Tuesday, September 30, 2008
Short Stories
I have to say that after reading some of the assigned stories from The Best American Short Stories, the company who publishes these things may want to get a new editor. I love Stephen King books, I find them compelling, dark, and has some great twists and turns, but I don't want to every story in this goddamn book to read just like his. "The Toga Party" is a terrible story TERRIBLE I don't know if I can stress this enough. I'm not just talking about the melancholy suicide ending that's just more of a personal preference on how I like a tale to end. What I'm talking about is the lackluster writing that wasted an hour of my life that I will never get back. John Barth might be a good author, there are some techniques in his way of explaining events that go on in his story, or explanation of character's back story and what not, but when it comes to dialog, or maybe trying to find out what are characters are thinking is completely asinine. Every one of these people as soon as they open their mouths or turn on their thought bubbles become one-dimensional cut outs. The main characters, Dick and Sue the only thing that seems to run through their minds is death, death, death, money, money, money. Over and over again. Sam Bailey? His wife died, that's Barth's idea of deep character plot, that's it. The ending is the icing on the crap cake for me. It's not the fact that the characters Dick and Sue killed themselves (they were so boring and lame I was kind of glad to see them go) it was how they were written off. There was no alluding to their little death-pact, no hint. Two healthy, happy people just deciding to off themselves because they're getting old? Because Sam stabbed himself at the party and that brought the whole evening down? Stupid. It's a weak attemped of a shabby writer to try to throw in some shock value in a boring story. I would not recommend these 20-odd pages to anybody.
Thursday, September 18, 2008
Japanese family customs (Year of Meat)
As I'm reading My Year of Meats by Ruth Ozeki, I observe the life of one of the main characters, Akiko; and what her relationship is like with her husband Joichi. I must admit I am a little concerned on what exactly makes up for an ideal Japanese marriage, home life and in their community. Now, I can honestly say that I only know very little on what exactly goes on in a typical Japanese family. I know that the husband is the head of the family, I guess the wife is suppose to be quiet and obedient (if I am wrong about any of this, please let me know) as are the children. From just reading the book I feel that a lot of crap is placed on the wives; not just in a clean the house and cook the dinner kind of way, I mean that they have to do all the house work, take care of the kids and then, this is the part that feels weird, the women take all the brunt of their husbands. When the man had a bad day of work the wife not only is supposed to make him feel better (I think all good spouses are supposed to do that) but it seems the Japanese wife has some sort of blame put on her that she has to apologize to him. Am I wrong? Is poor Akiko an exception and she's just married to an abusive asshole? The whole tense relationship she has with Joichi (I do suppose the whole "can't conceive" thing is sort of making things harder) just feels wrong. Why is Akiko so trapped?

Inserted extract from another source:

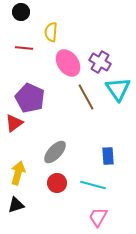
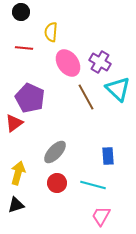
cyan triangle: rotated 12 degrees counterclockwise
pink trapezoid: moved 3 px right, 1 px up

I believe that divorce is frowned upon pretty harshly in Japan, so perhaps she does not want to be a social pariah? It makes me really feel for the character, to be so helpless and alone.
Sunday, September 14, 2008
Year of Meats
As I start to read this book "Year of Meats" by Ruth Ozeki, I learn of our two main protagonists, Jane and Akiko. I have to say I find these two very interesting; there is Jane, a tall, strong, outspoken Japanese-American producer for a Japanese "reality" show called My American Wife. On the other end of the character spectrum, we have Akiko a small, mousy Japanese woman who lives in quiet fear of her bully husband Joichi (or John as he likes to be called,) John is an executive on the same show that Jane works at. At the beginning of this tale, the only simularities these two ladies have is the show My American wife they might as well be on different planets. The show is what is obviously going to pull these two together, it will be very interesting to see how that develops.
Sunday, September 7, 2008
The Second Half of Happiness
The second half of this book is when the story really starts to take off. The world is ending, not from the bomb, but from peace, love and not giving a crap anymore. It is during the second half is where I actually start to like our little hero Edwin. He may still be the whiny little idiot that treats people like something stuck on the bottom of his shoe and always says the wrong thing (especially to May) I think he is honestly trying to redeem himself throughout the second half. Of course he has a bit more motivation to change now that he lost his wife, lost May the only woman that he probably could stand to be around has multinational tycoons hiring thugs to kill him because of his connection to the one book that is destroying there companies (if you're happy all the time, would you bother to buy anything?) When reading the first half of the book, I would have been the last person to expect Edwin to behave so dramatically and aspire to such heights as to actually save the world (or at least make it a more interesting place again.) The best part easily is when he is having his battle of wits with the actual creator of the powerful What I Learned on the Mountain Jack McGreary, trying to out-explain each other over if humans are worth more, maybe even deserve more than the quiet, happy lethargic death that looms over the world in the story. The novel becomes more action-packed, not in the sense of guns or explosions (even though it was pretty damn funny when Edwin shot Tupak's finger off) but in more that Will Ferguson is breaking the obvious tone of monotony in the first half and actually having Edwin go on a small series of exciting adventures. It makes the story even more enjoyable.